Hi everyone,
I am using pytorch(1.10.2)(cudnn=8.1.1_11.2) both with Jupyter and VSCode. I have reproducible results with CPU but not with GPU (use only 1 gpu). I use 3D Resnet for my prediction model. I remove the last two layers of ResNet34 (pooling and FC layers) and add my own classifier (including ConvTranspose3d and AvgPool3d (non-deterministic algorithms)). I also do random cropping for data augmentation. I use the followings for the seeds:
def setup_seed(seedno):
torch.manual_seed(seedno)
os.environ[‘PYTHONHASHSEED’] = str(seedno)

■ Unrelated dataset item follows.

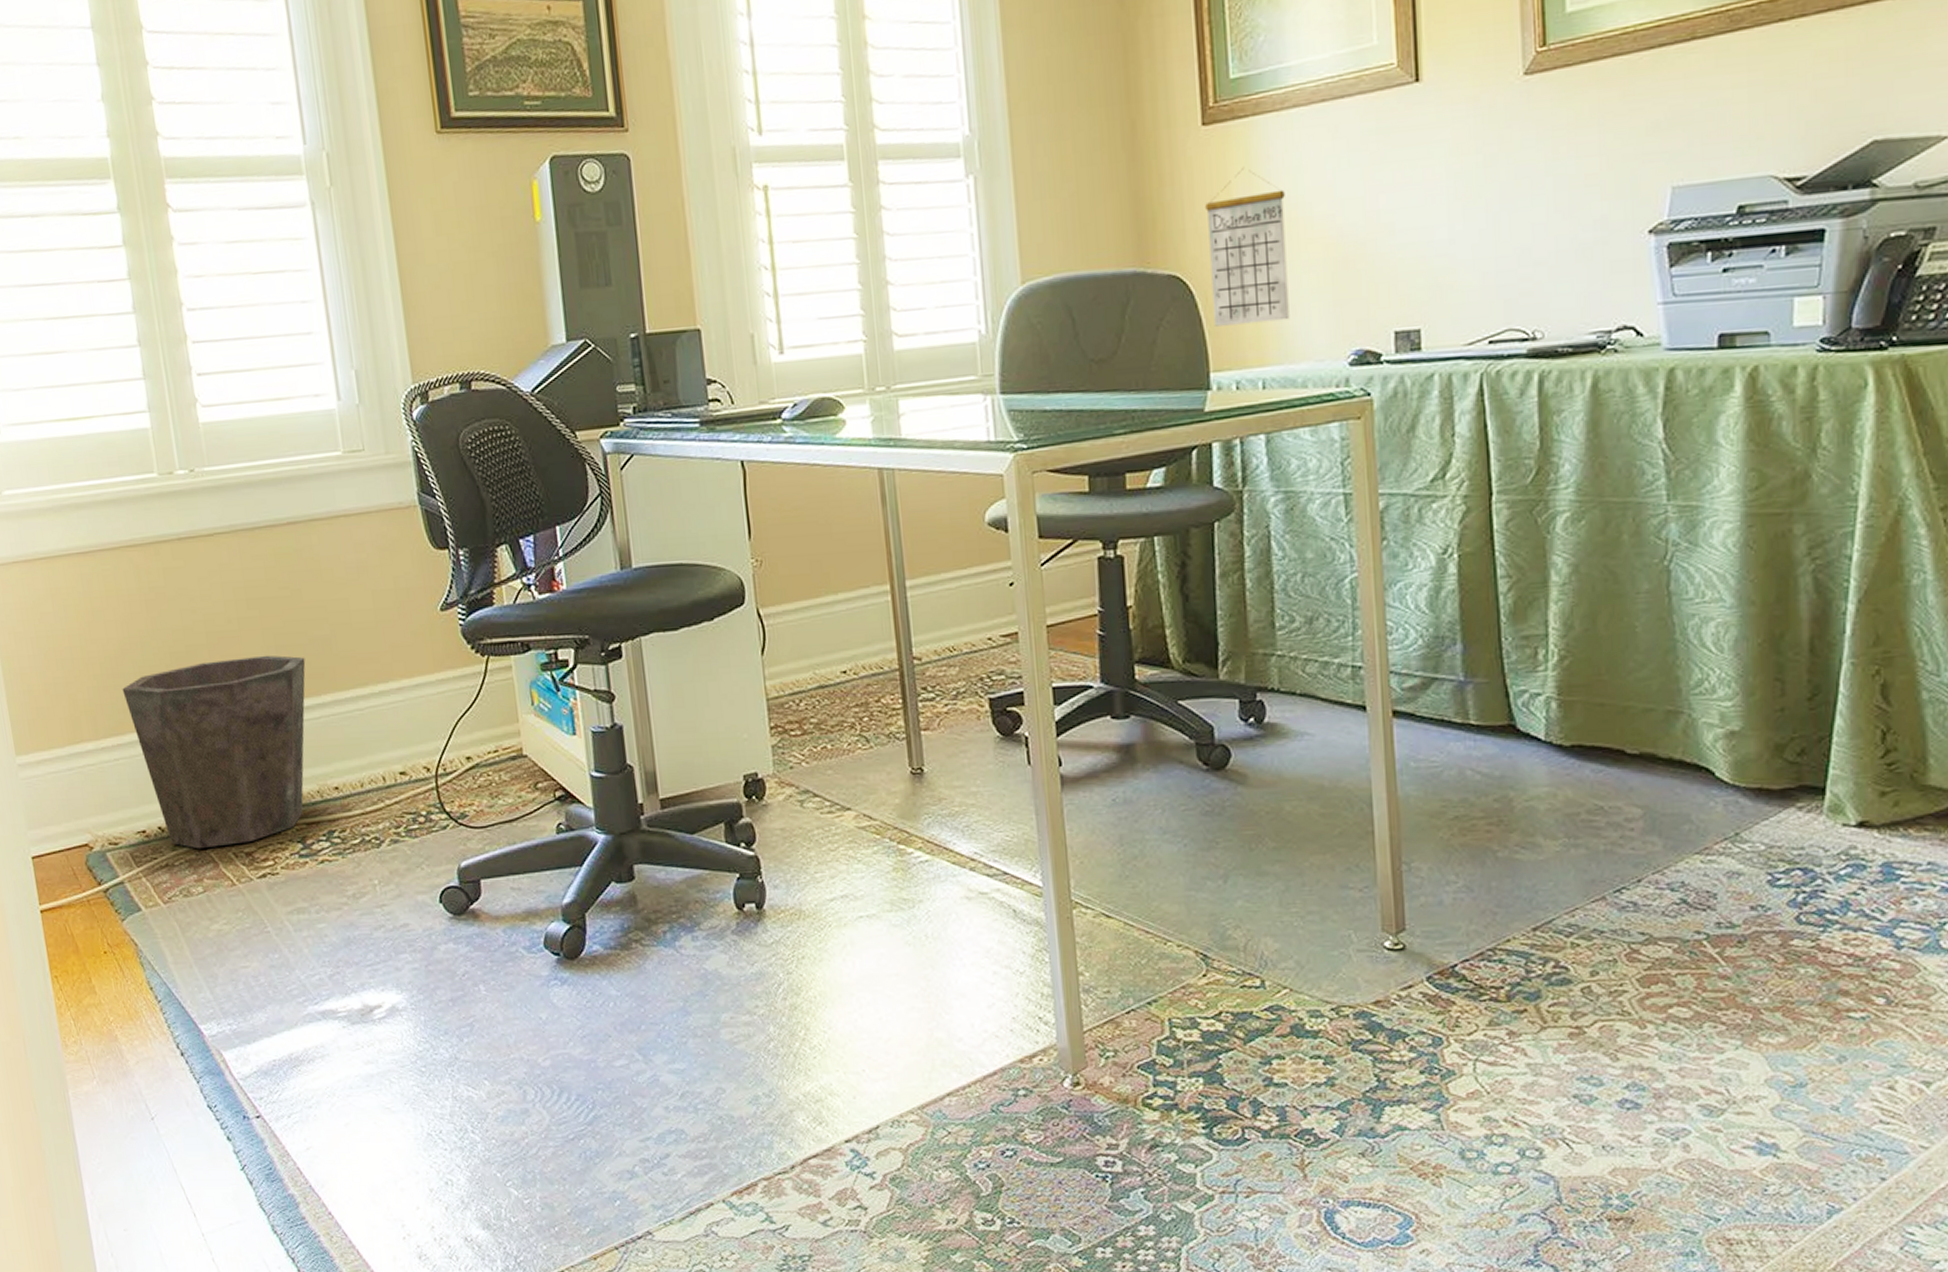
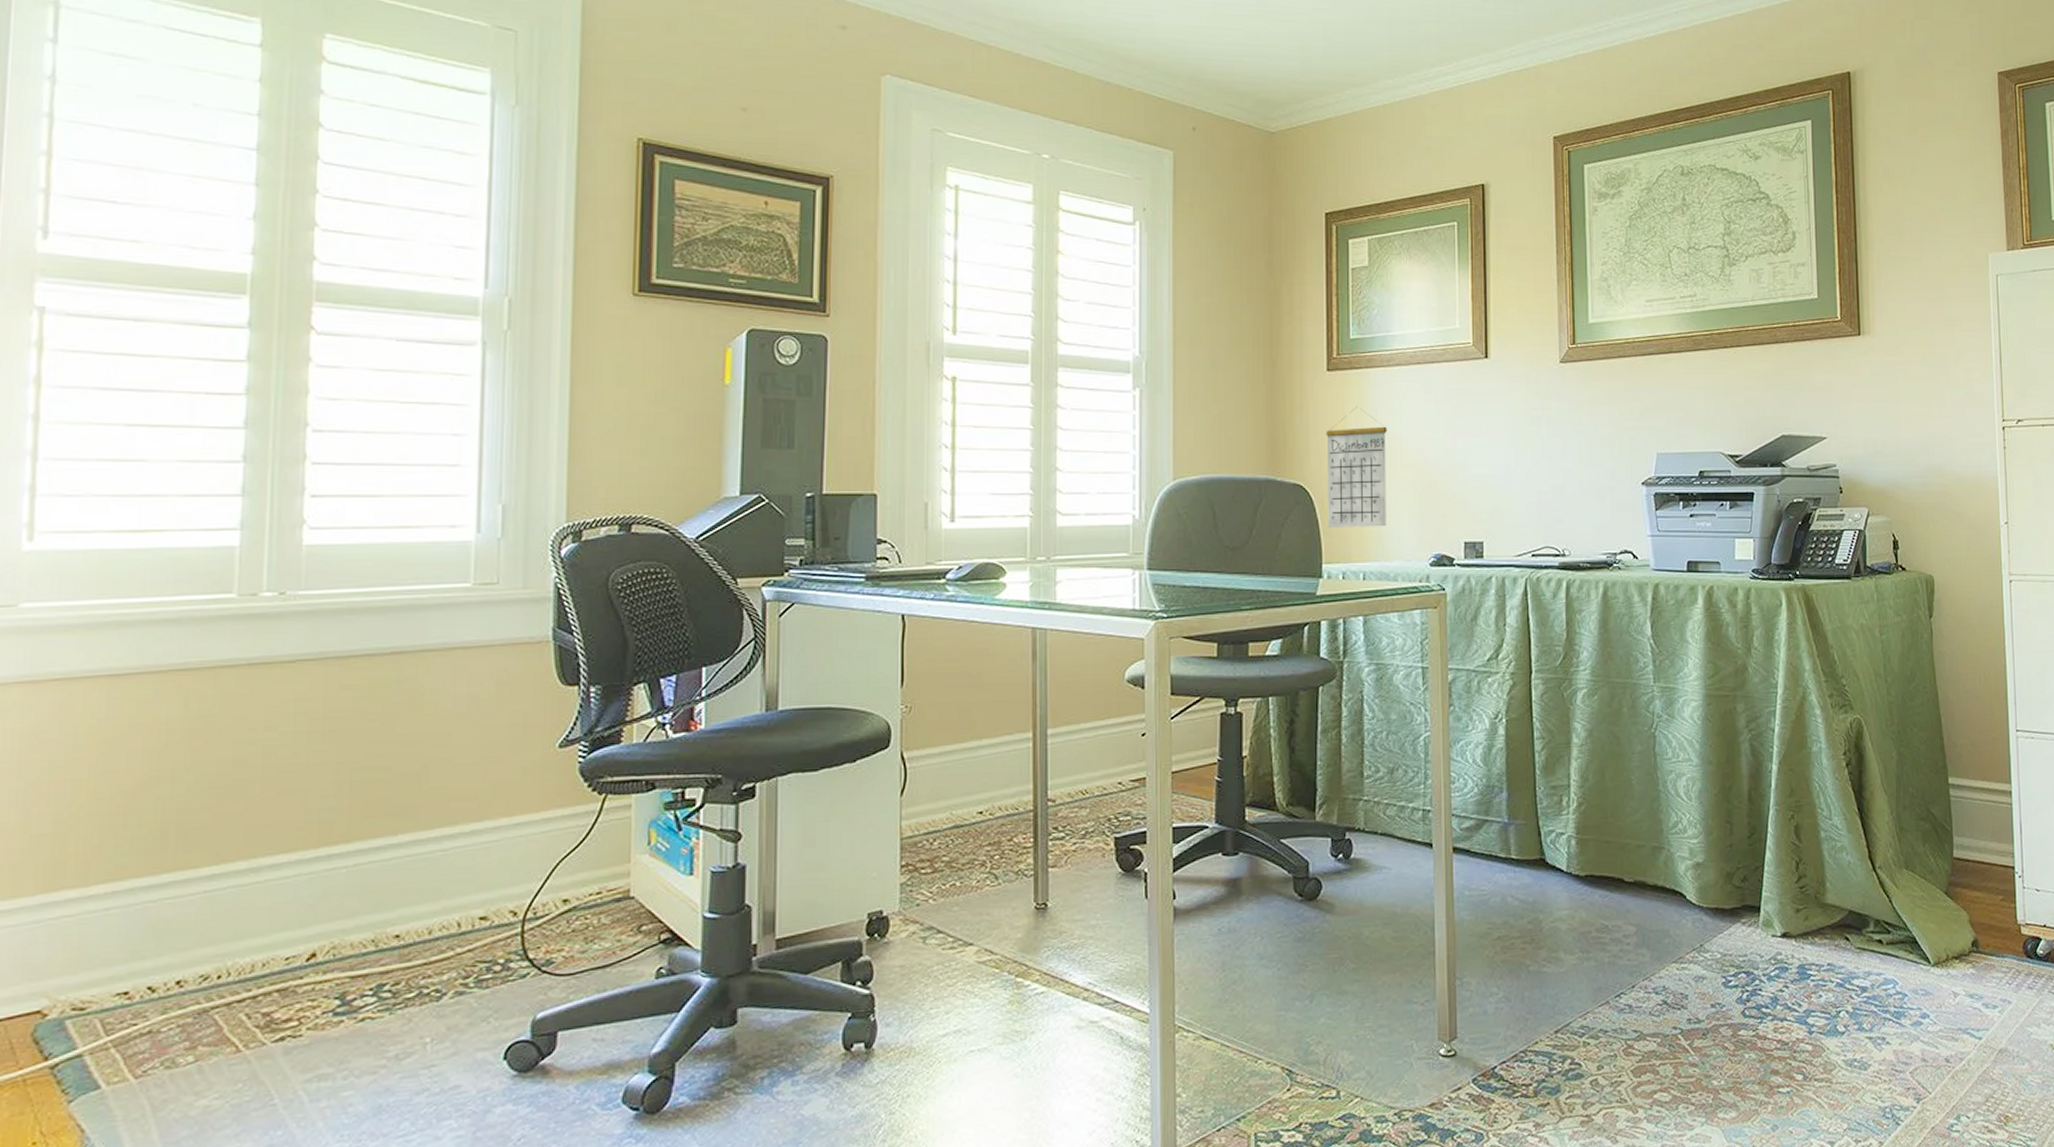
waste bin: present [122,655,306,849] -> none [134,791,385,1012]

torch.cuda.manual_seed(seedno)
torch.cuda.manual_seed_all(seedno)
np.random.seed(seedno)
random.seed(seedno)
torch.manual_seed(seedno)
torch.backends.cudnn.deterministic = True
torch.backends.cudnn.benchmark = False
def _init_fn(worker_id):
worker_seed = torch.initial_seed() % 2**32
numpy.random.seed(worker_seed)
random.seed(worker_seed)
setup_seed(int(42))
g = torch.Generator()
g.manual_seed(42)
train_loader = DataLoader(train_dataset, batch_size=4, shuffle=True, num_workers=40, prefetch_factor=256, drop_last=True, worker_init_fn=numpy.random.seed(int(42)))

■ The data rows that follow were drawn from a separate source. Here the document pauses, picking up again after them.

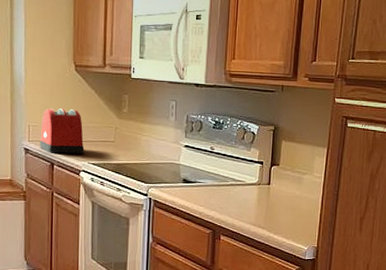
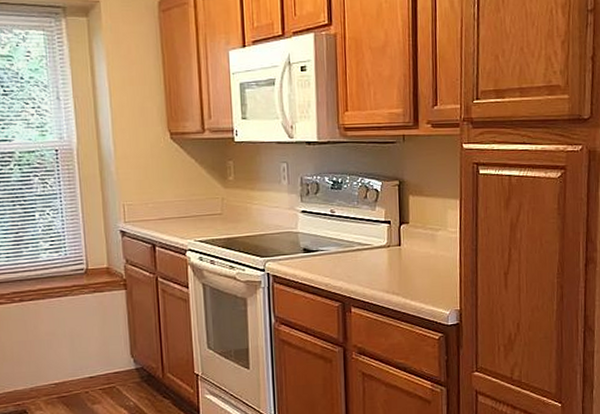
toaster: present [40,108,85,154] -> none [137,182,189,234]

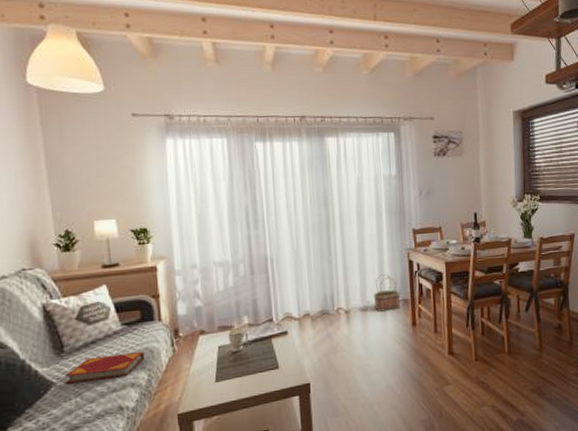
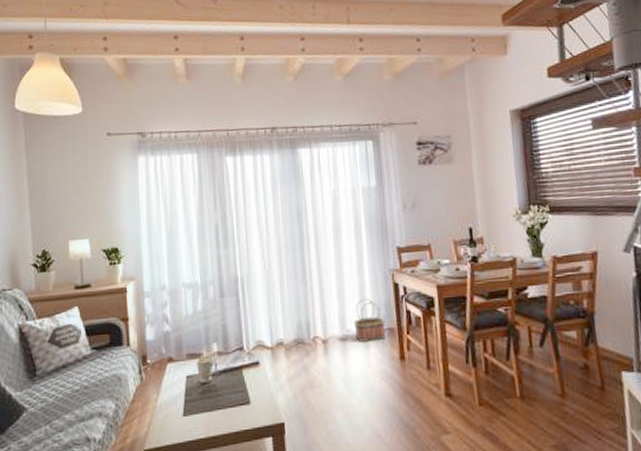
hardback book: present [64,351,145,384] -> none [36,378,113,410]

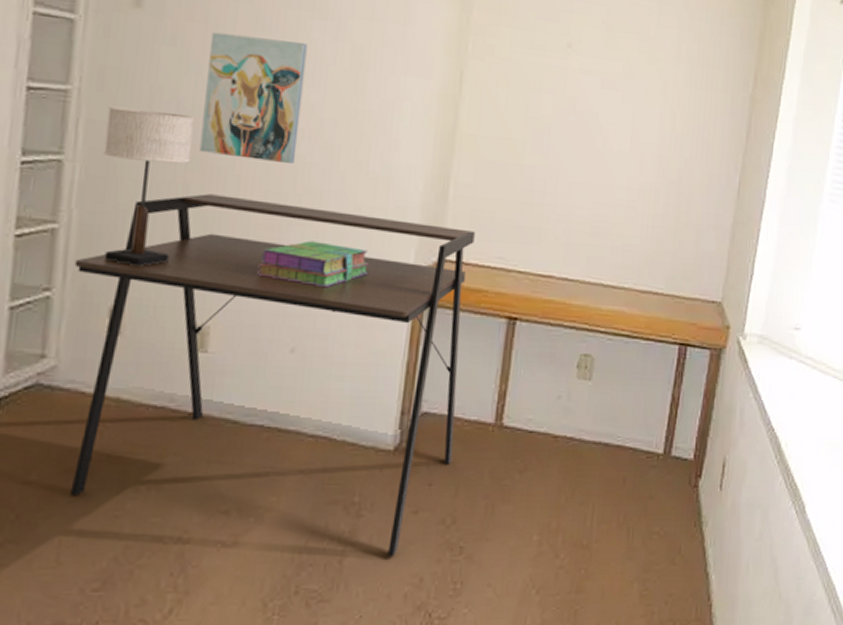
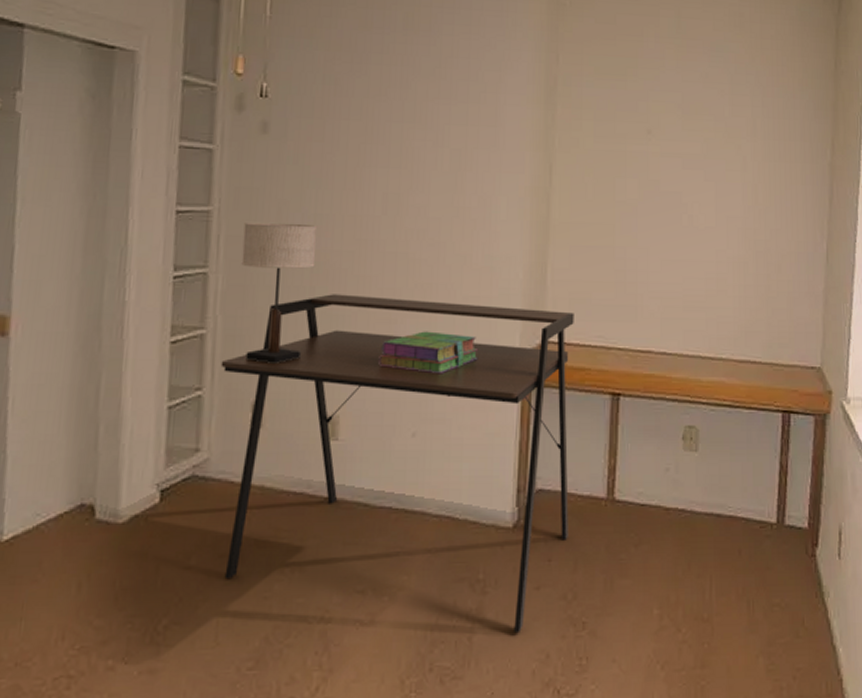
wall art: present [199,31,308,165] -> none [322,149,411,262]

val_loader = DataLoader(validation_dataset, batch_size=1, shuffle=False, num_workers=40, prefetch_factor=256, drop_last=True, worker_init_fn=numpy.random.seed(int(42)))
test_loader = DataLoader(test_dataset, batch_size=1, shuffle=False, num_workers=40, prefetch_factor=256,drop_last=True, worker_init_fn=numpy.random.seed(int(42)))
When I use torch.use_deterministic_algorithms(True), I got the error of
“RuntimeError: avg_pool3d_backward_cuda does not have a deterministic implementation…”.
The batches in train_loader are exactly the same for two runs but the test accuracies vary about ~%5 when using GPU (the results are exactly the same with CPU). When I check Reproducibility — PyTorch 2.0 documentation, it says some algorithms (e.g. AvgPool3d) are non-deterministic and cannot provide reproducible results. I would appreciate any suggestions on this issue.